_EXTRACT_:

Climate change poses no immediate threat to pome fruit production in the Adelaide Hills because existing on-farm management systems provide scope for coping with near-term variations in temperature and water availability (Suppiah et al., 2006; Bardsley and Rogers, 2011; MSSI, 2015). However, projected longer-term risks are substantial as cool winters are necessary for vernalization and fruit set, and extreme heat can inhibit fruit development. Furthermore, adequate water resources, which are critical for managing heat stress are increasingly constrained; not only due to declining spring rainfall but also due to tighter regulations. For example, Water Allocation Plans for the AMLR region cap the resource availability for orchards (AMLR NRM Board, 2013b), to secure metropolitan water supplies and protect ecosystem functions (EPA, 2007). By themselves these circumstances would make climate change adaptation a difficult enough proposition. However, analysis showing a 30% increase in the number of dwellings on land zoned for primary production across the region during the period 1985 to 2005 also suggests an increasingly amenity-focused local community (Houston and Baldock, 2007). This is likely to create friction as growers seek to adopt incremental, in situ adaptations at the farm enterprise level, such as permanent orchard netting that is shown to protect pome fruit from extreme weather events (APAL, 2009).
On the other hand, South Australian planning has long-standing commitments to protect land for primary industry in Adelaide’s peri-urban region (DHUD, 1993; Government of South Australia, 2010). Most recently the State Government has established Character Preservation districts for the Barossa Valley and McLaren Vale, and an Environment and Food Production Area across the balance of the Greater Adelaide Region’s rural land (Rau, 2017). These special designations overlay land use policies in the Adelaide Hills Council Development Plan that nominate the bulk of its rural land as a Primary Production Zone (Government of South Australia, 2016). Such complex policy arrangements illustrate the importance of participatory, local adaptation research in multiple use landscapes. In the case of the Adelaide Hills apple and pear industry, they also underline the importance of understanding bio-physical resource availability suitable for high quality pome fruit production and finding ways to maintain access to those resources as climate change unfolds.
The project aimed to work with industry stakeholders to determine where high quality pome fruit production would remain possible under warmer and drier conditions and whether land use policy could reserve key resources. The research sought to clarify and document the relationship between bio-climatic conditions and apple production to enable an informed assessment of the regional context for adaptation. Horticultural data on the soil, water, and climatic conditions that currently enable high quality apple production in the Lenswood Valley were also gathered and GIS techniques used to identify a bio-climatic envelope with similar conditions across the AMLR region.

_DATA SUPPLIED_:
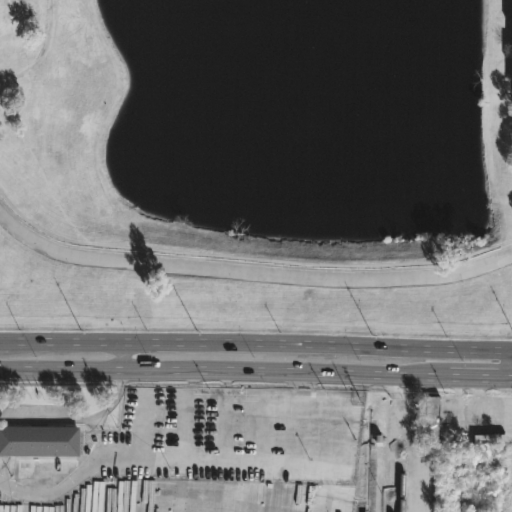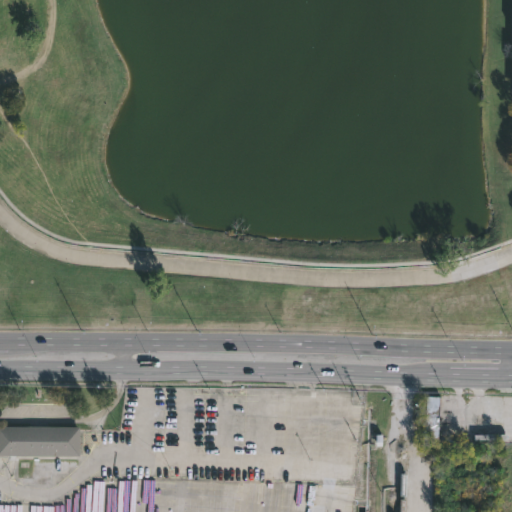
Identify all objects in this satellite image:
park: (256, 162)
road: (249, 270)
road: (256, 344)
road: (122, 356)
road: (256, 369)
building: (435, 414)
road: (77, 419)
building: (433, 420)
building: (39, 439)
building: (40, 441)
road: (176, 460)
building: (36, 475)
railway: (401, 486)
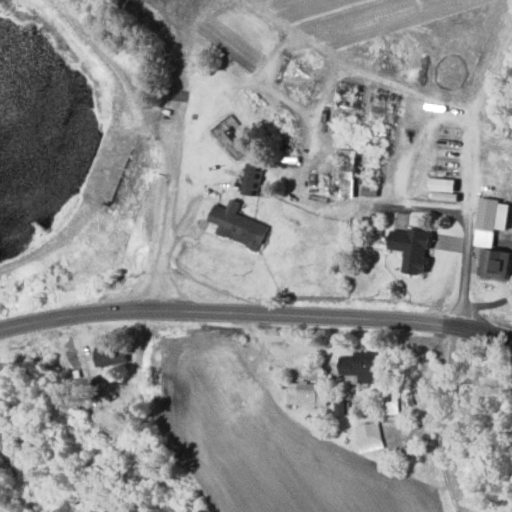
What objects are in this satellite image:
road: (185, 5)
road: (399, 102)
road: (181, 155)
building: (347, 171)
building: (252, 178)
road: (476, 186)
road: (358, 208)
building: (485, 214)
building: (238, 225)
building: (413, 248)
building: (495, 263)
road: (256, 315)
building: (109, 354)
building: (360, 368)
building: (307, 393)
building: (368, 437)
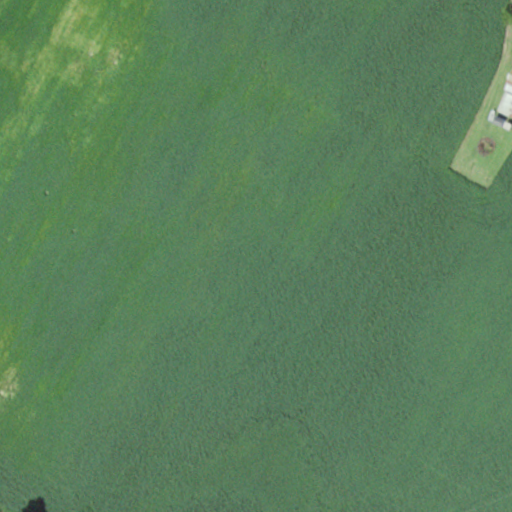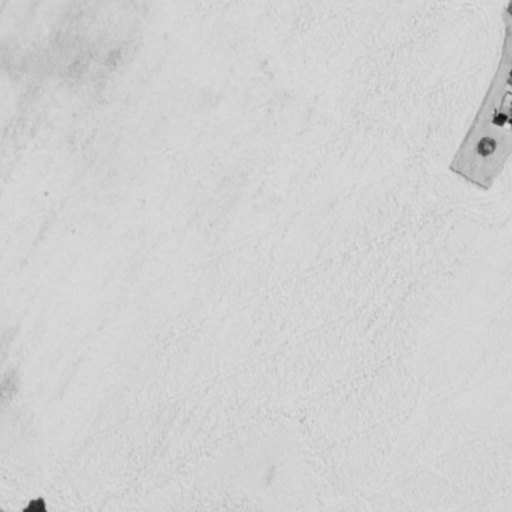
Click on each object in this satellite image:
building: (508, 102)
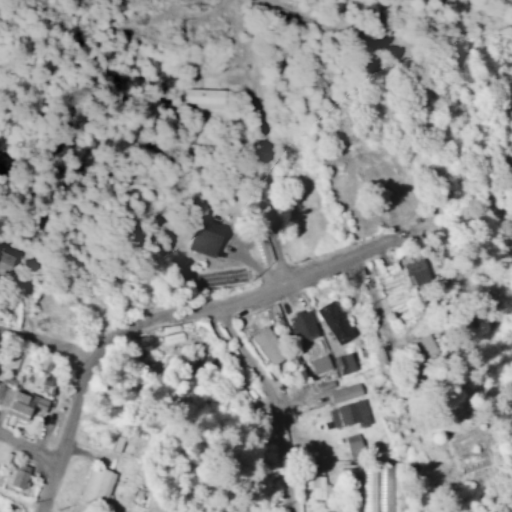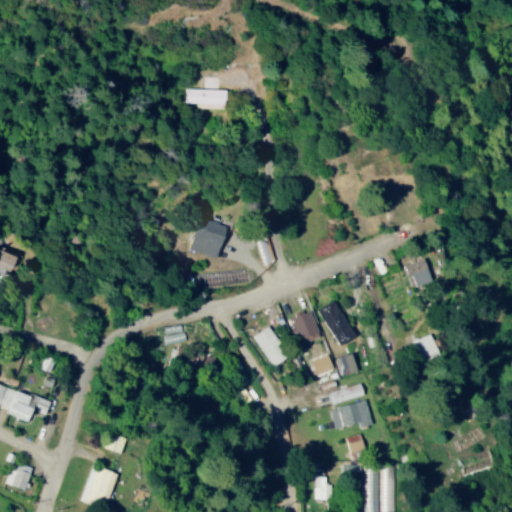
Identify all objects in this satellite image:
building: (205, 94)
road: (270, 187)
building: (204, 234)
building: (6, 257)
building: (413, 271)
road: (240, 302)
building: (331, 321)
building: (300, 326)
road: (38, 342)
building: (265, 345)
building: (43, 362)
building: (341, 363)
building: (317, 364)
building: (342, 392)
building: (14, 402)
building: (347, 413)
road: (72, 431)
building: (109, 441)
building: (351, 445)
road: (33, 450)
road: (131, 460)
building: (15, 474)
building: (92, 486)
road: (165, 486)
building: (318, 487)
building: (375, 491)
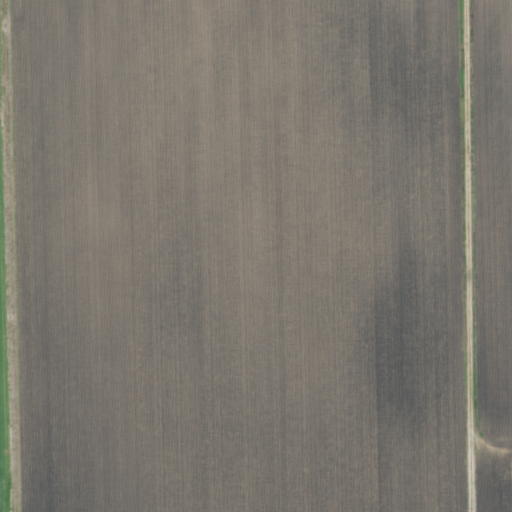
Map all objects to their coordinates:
road: (466, 255)
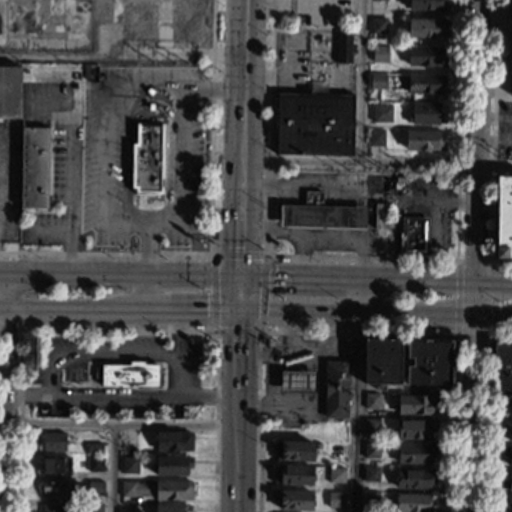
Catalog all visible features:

_JOB 1_: Rewrite the paragraph of the passage on pome fruit production in the Adelaide Hills that begins "On the other hand, South Australian planning" as a bulleted list, keeping its main facts.
_JOB 2_: According to the passage on pome fruit production in the Adelaide Hills, by what percentage did the number of dwellings on land zoned for primary production across the region rise between 1985 and 2005?
_JOB 3_: Pick up the passage on pome fruit production in the Adelaide Hills after its final sentence and continue it.
The entries are separate material, unconnected to the passage on pome fruit production in the Adelaide Hills.

_WRITTEN RESPONSE 1_:
- South Australian planning has long been committed to protecting land for primary industry in Adelaide's peri-urban region.
- The State Government recently created Character Preservation districts for the Barossa Valley and McLaren Vale. It also created an Environment and Food Production Area across the rest of the Greater Adelaide Region's rural land.
- These designations overlay land use policies in the Adelaide Hills Council Development Plan, which place most of its rural land in a Primary Production Zone.
- Such complex policy arrangements show the importance of participatory, local adaptation research in multiple use landscapes.
- For the Adelaide Hills apple and pear industry, they also underline two needs:
  - understanding which bio-physical resources suit high quality pome fruit production
  - maintaining access to those resources as climate change unfolds

_WRITTEN RESPONSE 2_: It rose by 30%.

_WRITTEN RESPONSE 3_:
The second objective was to understand likely changes to future resource availability due to climate change. Ordinarily this would be difficult given the absence of fine resolution climate projections (Suppiah et al., 2006) and insufficient regional-scale climate data to explain micro-climatic variation. However, a relatively small bio-climatic ‘island’ such as the Adelaide Hills, where climate and elevation are strongly correlated, lent itself to simulation. The project hypothesized that a future bio-climatic envelope for high quality apple production will shrink in a manner that can be inferred from current climate data and published climate change projections. Projected warming and drying was mapped onto current regional patterns of temperature and rainfall to generate an alternative envelope simulating the spatial extent of future resource availability. This ‘space as a proxy for time’ approach is a technique that uses the experience of known production sites along a real or implied environmental gradient to anticipate future conditions (Ramírez-Villegas et al., 2011; Thomas et al., 2012). In association, the third objective was to analyze how peri-urban development pressures and other land use priorities may interact with and amplify the impacts of climate change on resource availability for apple production. GIS modeling provides a sub-regional scale perspective on how future resource availability might be affected through the addition of data sets describing land use demands related to biodiversity conservation and catchment management.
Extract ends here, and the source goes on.